The volunteer self-organized group has expanded and has ten specialized “departments.” One buys medicines and delivers them to those in the flooded towns. However, the occupation administration and Russian troops paid a visit to one of their improvised warehouses. They announced that the volunteers’ humanitarian loads, purchased for money that the volunteers crowdsourced online, would now be distributed in the name of the Russian occupiers.

“The situation is still critical, and the occupation authorities do nothing to improve it. Absolutely nothing. Take even the corpses. There is nobody to handle them in a decent way. This is not normal,” Yaroslav says.

Moreover, Russian troops keep interrogating the volunteers about the boats and motors that the volunteers use to get around the flooded towns at checkpoints. There are reports that ten boats were confiscated, as well as a bus that was used for evacuation.

“The water is receding in the Oleshky community. Unfortunately, a lot of houses were damaged, we can’t say the exact number, people were left without homes… There is chaos in that area and it is impossible to say how many people died,” Oleshky mayor Ryshchuk told Ukrinform.

 

“It’s chaos there, and a great pain. There were people who stayed [under Russian occupation] and didn’t leave, because they were holding on to their huts, they were still at home, even if it all wasn’t good. Now there is such despair, such disappointment among people, just shock. I talk to many people. They ask: ‘What’s next?’ They don’t understand what’s next. Their house is gone. Everything that was in the house is gone. Everything. Naked and barefoot…” Ryschuk added.

Kakhovka dam breach: Hundreds of Ukrainians drown as Russia prevents evacuation, seals off flooded towns

According to Ukrainian official data, 32 settlements were flooded on the Ukrainian-controlled territory of Kherson Oblast and 14 on the Russian-occupied part. As of 11 June, 2,699 people have been evacuated, at least five were killed, and 29 are missing.

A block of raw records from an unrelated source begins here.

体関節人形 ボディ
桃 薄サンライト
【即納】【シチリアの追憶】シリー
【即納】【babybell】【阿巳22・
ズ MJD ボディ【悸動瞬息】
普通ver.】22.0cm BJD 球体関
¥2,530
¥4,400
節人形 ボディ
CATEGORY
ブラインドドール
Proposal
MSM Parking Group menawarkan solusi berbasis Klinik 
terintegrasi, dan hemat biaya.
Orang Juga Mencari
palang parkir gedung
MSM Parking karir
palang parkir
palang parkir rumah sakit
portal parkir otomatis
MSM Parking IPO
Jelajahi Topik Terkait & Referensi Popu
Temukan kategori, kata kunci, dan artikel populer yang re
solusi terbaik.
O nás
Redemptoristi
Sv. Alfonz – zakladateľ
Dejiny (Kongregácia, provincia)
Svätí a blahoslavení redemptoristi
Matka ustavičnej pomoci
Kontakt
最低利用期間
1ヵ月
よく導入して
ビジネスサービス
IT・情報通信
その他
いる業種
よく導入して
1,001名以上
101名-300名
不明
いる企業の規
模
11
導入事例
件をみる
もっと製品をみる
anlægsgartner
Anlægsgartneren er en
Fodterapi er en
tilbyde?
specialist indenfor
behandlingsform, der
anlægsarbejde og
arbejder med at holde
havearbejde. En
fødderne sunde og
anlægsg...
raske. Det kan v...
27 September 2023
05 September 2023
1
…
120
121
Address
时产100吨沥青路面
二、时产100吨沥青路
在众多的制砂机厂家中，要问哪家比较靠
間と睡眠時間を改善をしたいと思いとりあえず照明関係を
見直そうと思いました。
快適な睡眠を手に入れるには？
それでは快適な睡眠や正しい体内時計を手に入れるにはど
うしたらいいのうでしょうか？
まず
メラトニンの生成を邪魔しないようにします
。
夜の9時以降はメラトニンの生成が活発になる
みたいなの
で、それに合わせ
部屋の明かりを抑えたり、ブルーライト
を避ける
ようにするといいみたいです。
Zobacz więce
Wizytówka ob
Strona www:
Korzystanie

In the neighboring Mykolaiv Oblast, 31 settlements were flooded, and 982 people were evacuated.

18 cubic kilometers of water gushed out of the dam of the destroyed Kakhovka Hydropower Plant when a blast breached it on the night of 6 June, flooding the towns in the delta of the Dnipro.

Ukraine accuses Russia of blowing up the dam from within, a statement supported by seismic stations registering the explosion, earwitnesses hearing itRussian soldiers telling about it, and engineers telling it is the only possible way to destroy such a sturdy construction.